I’ve lived in Austin for several years now, but this was my first time to attend the event. I was looking forward to the symphony concert and the fireworks display above the Austin skyline, but I knew I couldn’t attend this event without taking a few must-have items. One of them—the most important one—is patience.
Because this event is so well attended, guests are informed of street closures, transportation options and parking opportunities ahead of time. They’re also advised to arrive early. Many guests arrived hours before the official start time to claim a spot on the grassy lawn. While waiting for the concert to start, guests appreciated the time by enjoying a picnic, a good book, vendor shopping and visiting with family and friends.
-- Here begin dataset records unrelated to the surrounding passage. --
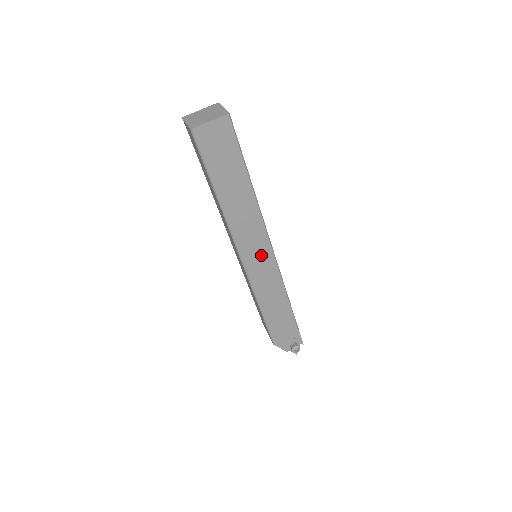
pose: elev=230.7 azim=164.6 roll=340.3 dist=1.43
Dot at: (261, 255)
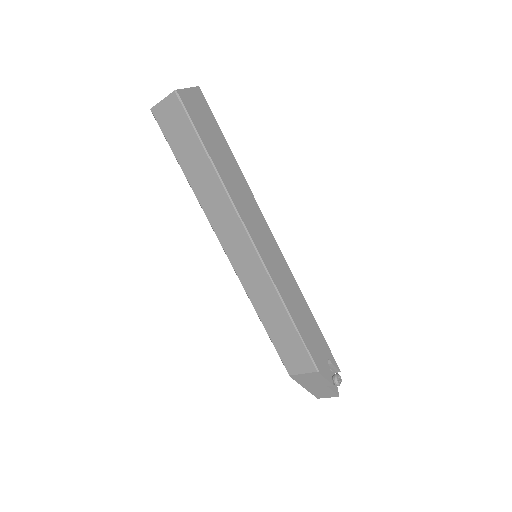
Dot at: (266, 238)
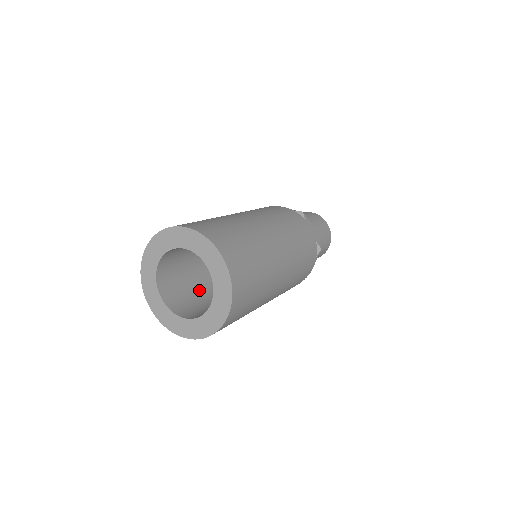
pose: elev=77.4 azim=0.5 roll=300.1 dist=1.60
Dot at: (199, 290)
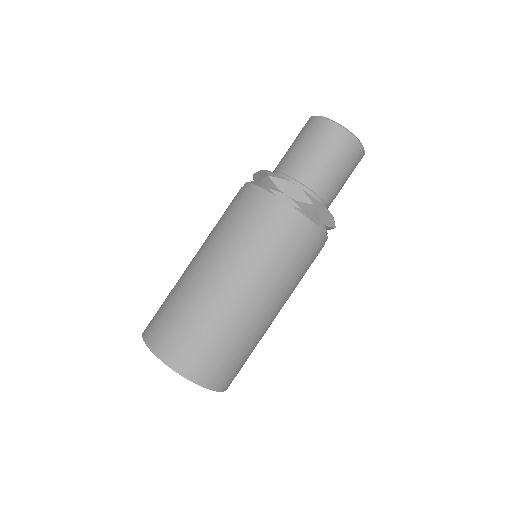
Dot at: occluded
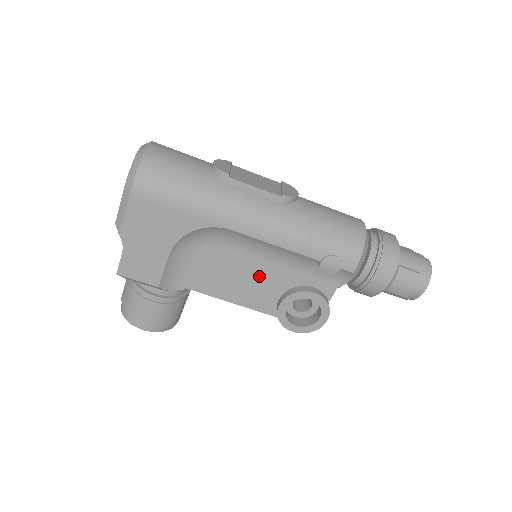
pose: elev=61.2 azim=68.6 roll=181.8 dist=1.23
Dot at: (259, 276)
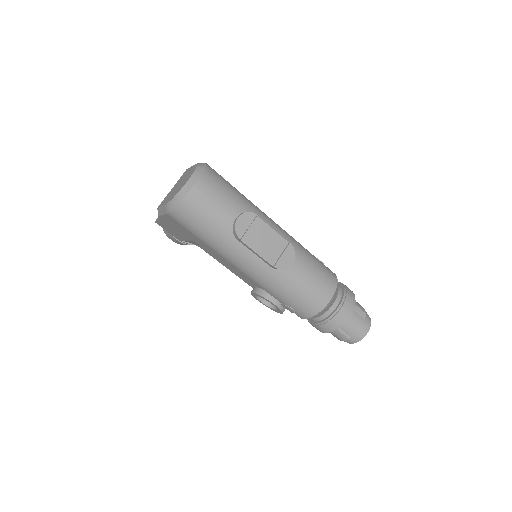
Dot at: occluded
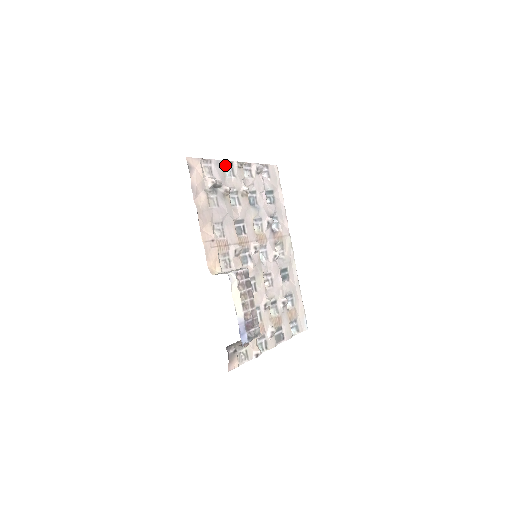
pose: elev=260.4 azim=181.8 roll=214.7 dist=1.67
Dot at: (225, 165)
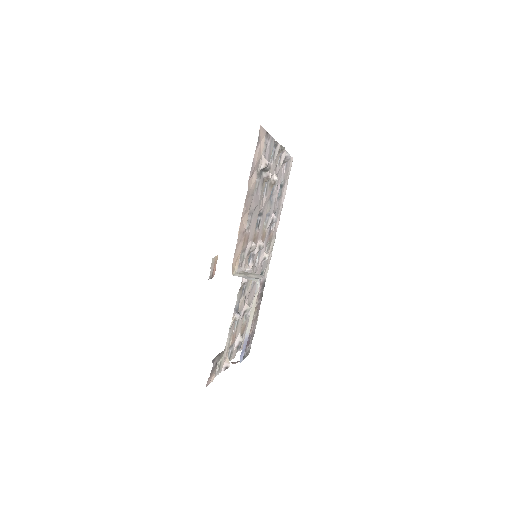
Dot at: occluded
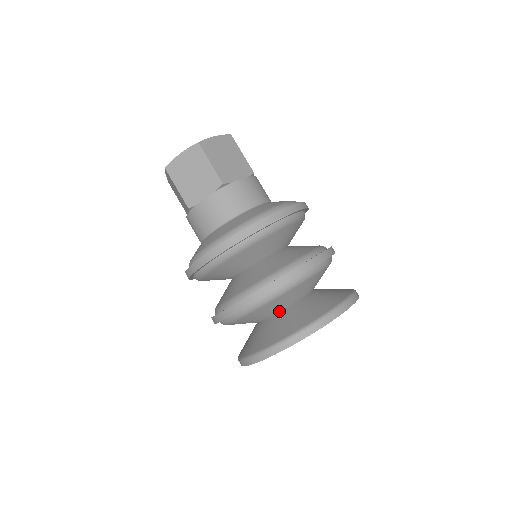
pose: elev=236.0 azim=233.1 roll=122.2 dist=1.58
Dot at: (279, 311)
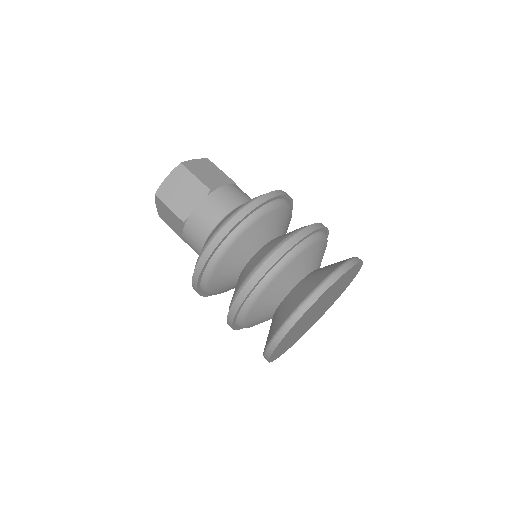
Dot at: (291, 289)
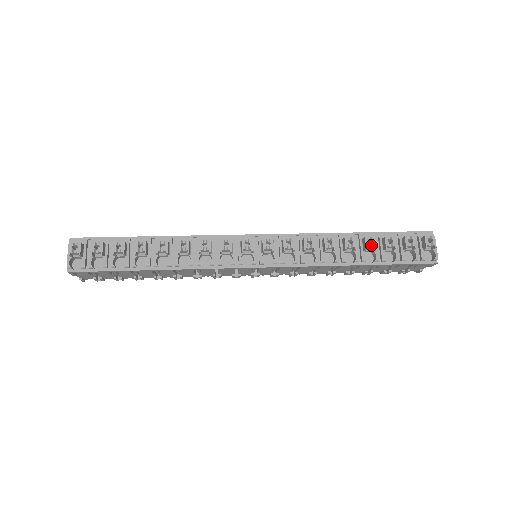
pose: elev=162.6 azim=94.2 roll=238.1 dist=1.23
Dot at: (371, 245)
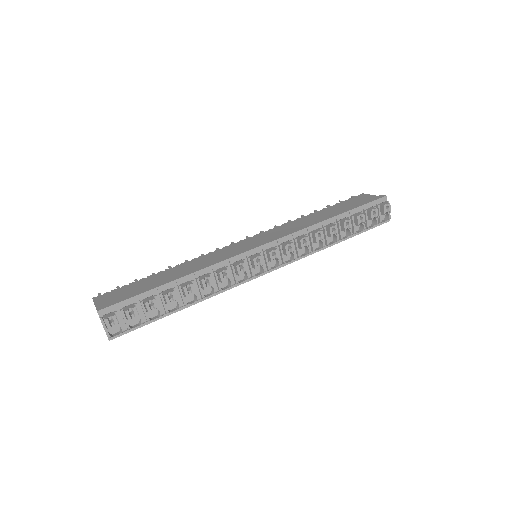
Dot at: (348, 226)
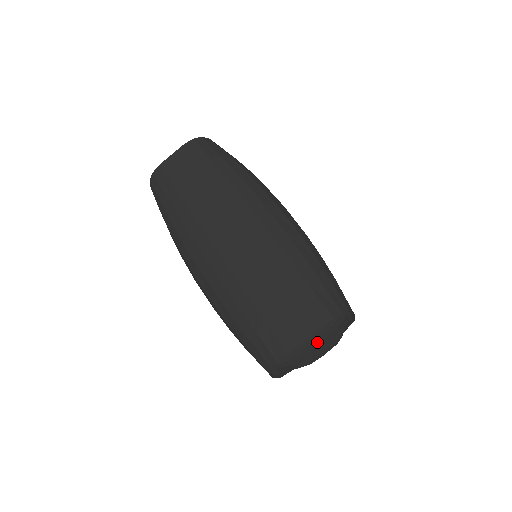
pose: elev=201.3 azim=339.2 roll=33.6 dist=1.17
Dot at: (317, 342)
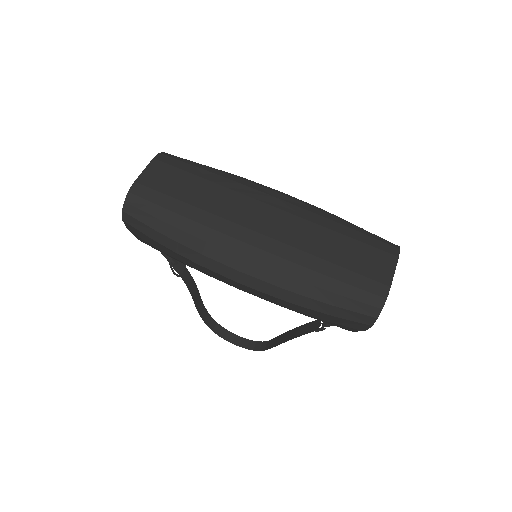
Dot at: occluded
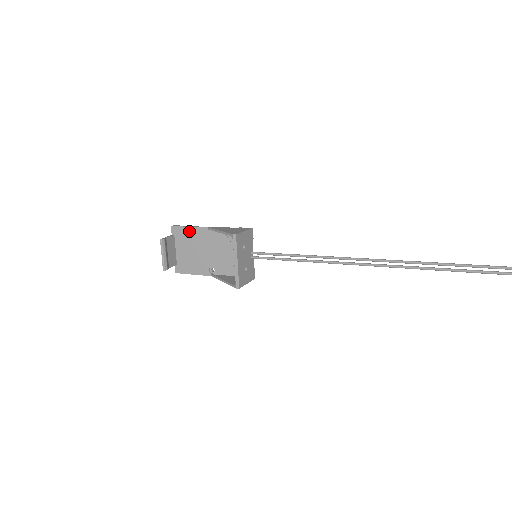
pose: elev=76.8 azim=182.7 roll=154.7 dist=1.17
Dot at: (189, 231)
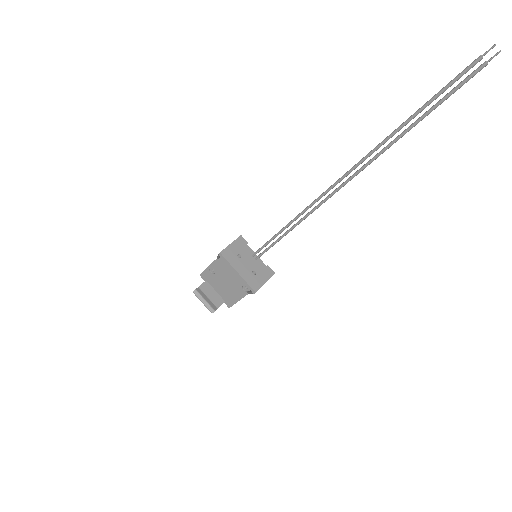
Dot at: (211, 270)
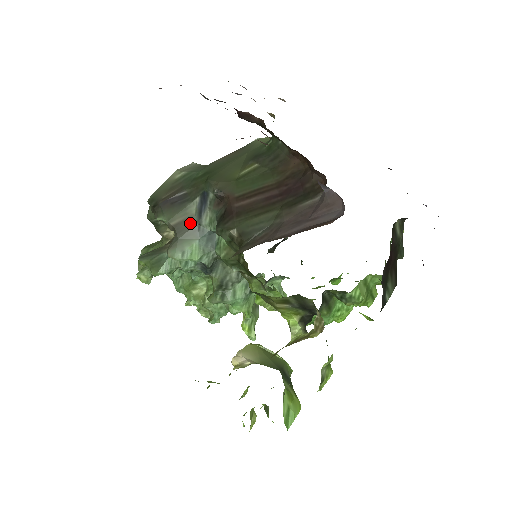
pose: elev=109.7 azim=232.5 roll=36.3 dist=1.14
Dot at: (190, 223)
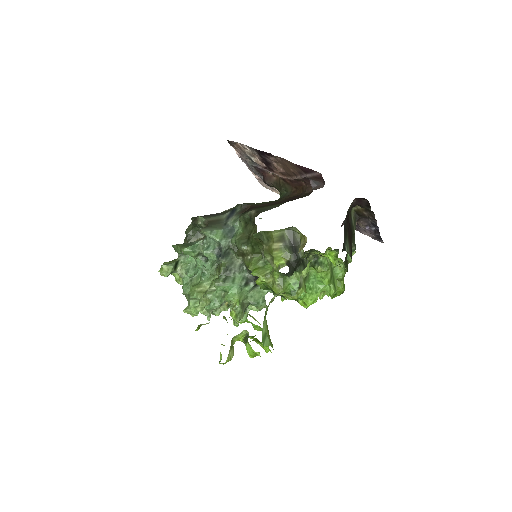
Dot at: (220, 221)
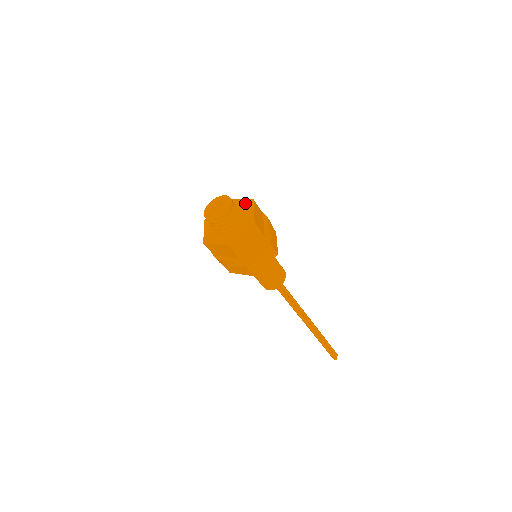
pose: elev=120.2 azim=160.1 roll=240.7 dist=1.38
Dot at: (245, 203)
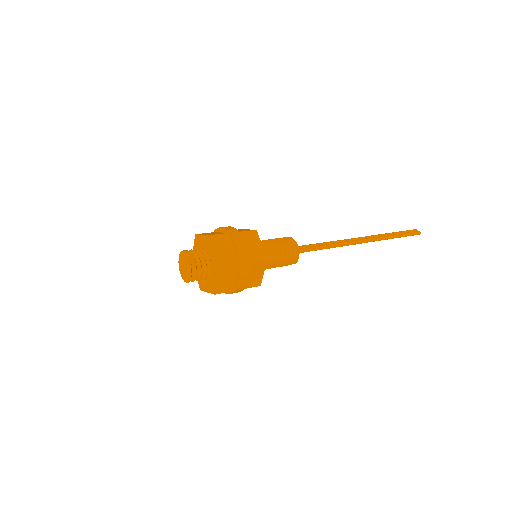
Dot at: (196, 244)
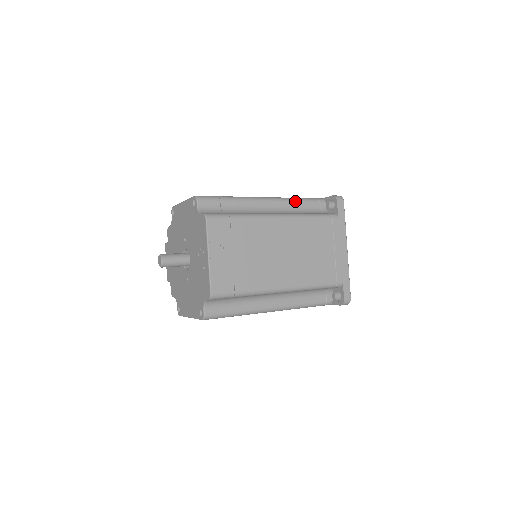
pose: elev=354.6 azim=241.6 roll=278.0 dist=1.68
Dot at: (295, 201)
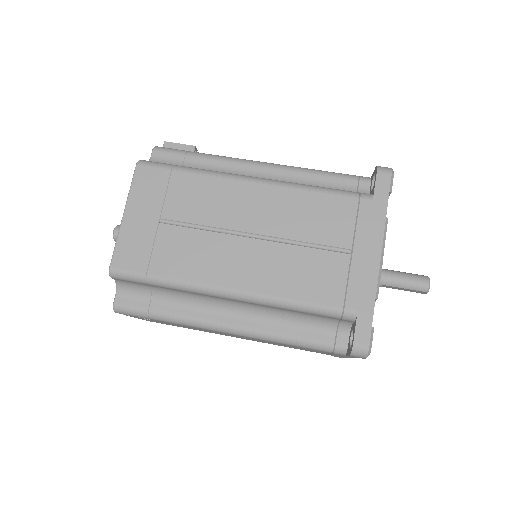
Dot at: (287, 309)
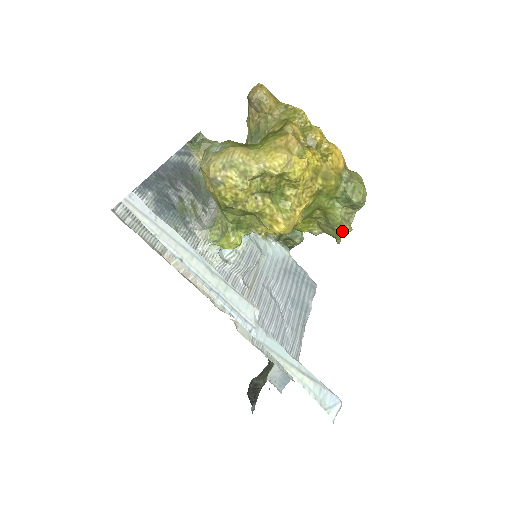
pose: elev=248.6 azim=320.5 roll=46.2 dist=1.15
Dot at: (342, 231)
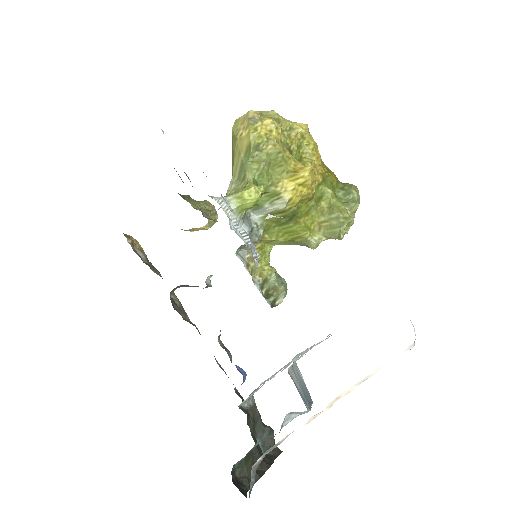
Dot at: (346, 219)
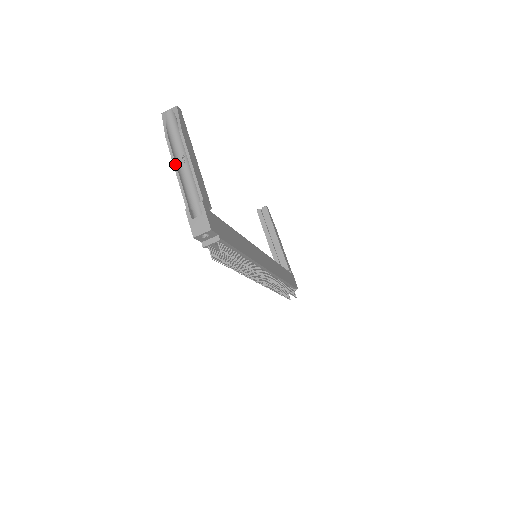
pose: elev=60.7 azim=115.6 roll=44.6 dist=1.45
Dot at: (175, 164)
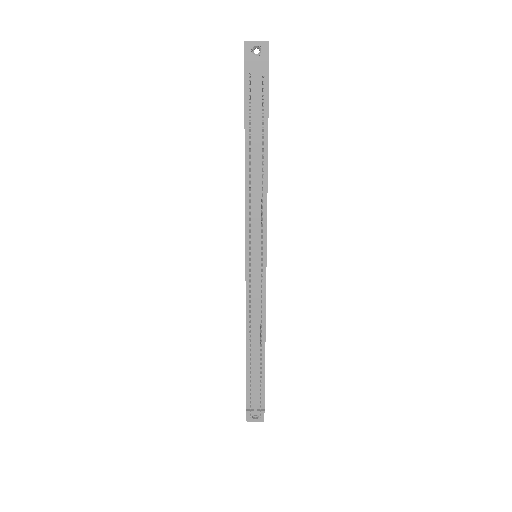
Dot at: occluded
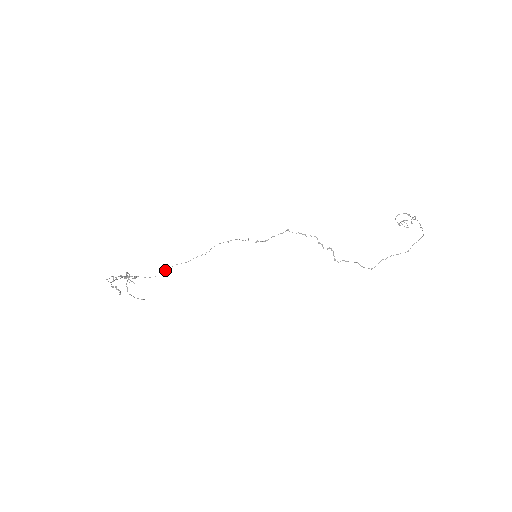
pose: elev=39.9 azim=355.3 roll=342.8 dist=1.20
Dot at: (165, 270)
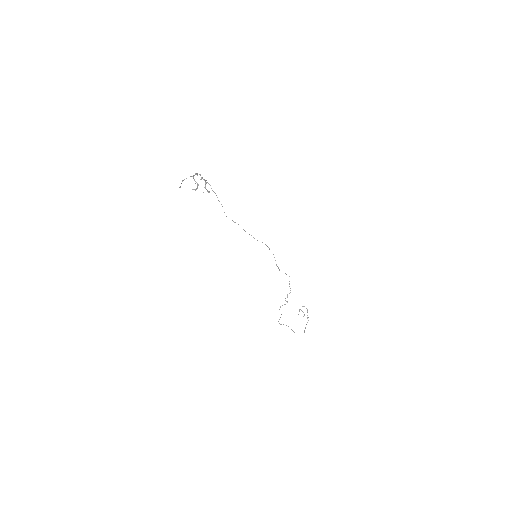
Dot at: (235, 222)
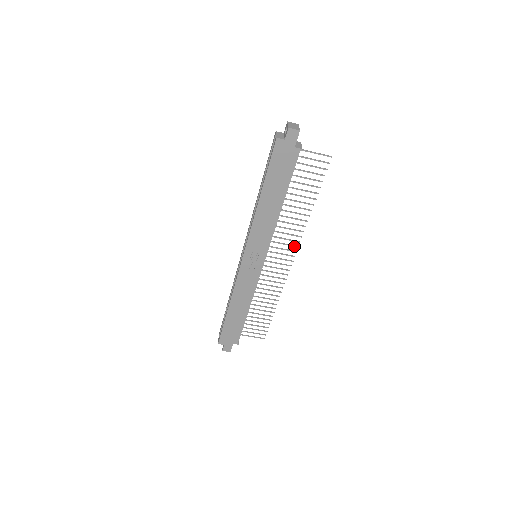
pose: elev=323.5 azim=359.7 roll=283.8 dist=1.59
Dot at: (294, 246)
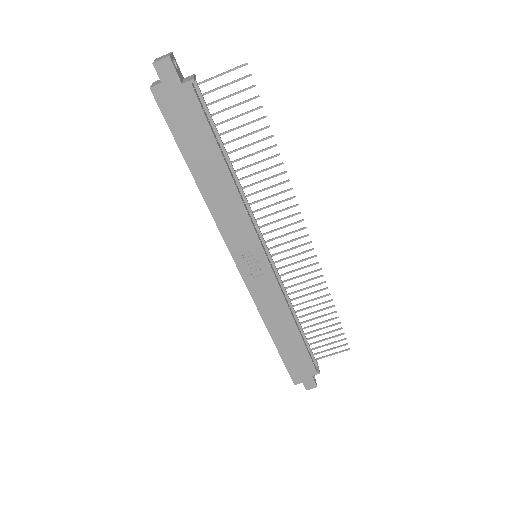
Dot at: (294, 215)
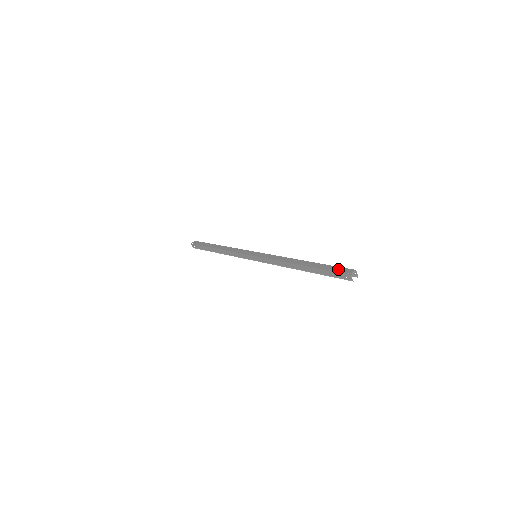
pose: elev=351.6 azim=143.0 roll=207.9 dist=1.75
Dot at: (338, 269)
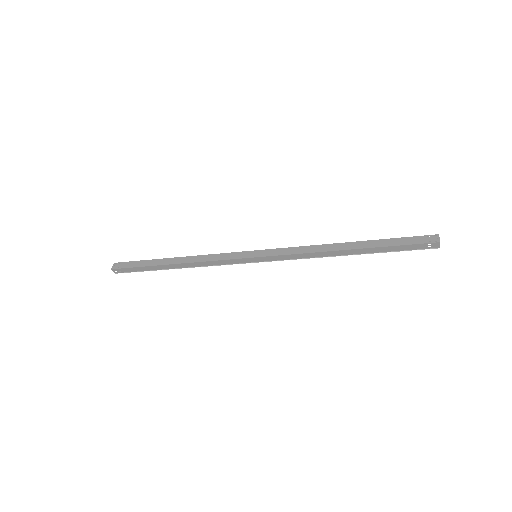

This year, The Austin Symphony partnered with The Homecoming Project to pay tribute to members of the U.S. military with a special multi-media presentation. The Homecoming Project has organized an exhibition that tells the stories of military service members through photographs taken by some of the world’s most renowned photojournalists. The tribute included a visual presentation of these photographs accompanied by the Austin Symphony Orchestra’s performance of “Amber Waves” by Morton Gould.
The Homecoming Project is a non-political, non-profit organization whose mission is to use the arts to raise awareness and educate the public of veteran issues related to war and combat trauma. The project strives to stimulate dialog using imagery to address these issues. Furthermore, the project honors the U.S. military service members by connecting individuals seeking assistance with resources of aid. Funds raised through The Homecoming Project will support veteran service organizations. Local charitable partners are the Samaritan Center’s Hope for Heroes, Serve Who Serve and Voices of a Grateful Nation.
If we patiently wait for things, then we tend to appreciate them more. In true Fourth of July spirit, the night ended with dazzling fireworks over Lady Bird Lake. Sneak a peek at the downtown skyscrapers during the show, and you’ll see the beautiful reflection of the fireworks light up the buildings. Sneak a peek at the people around you, and you’ll see their beautiful faces brightly lit.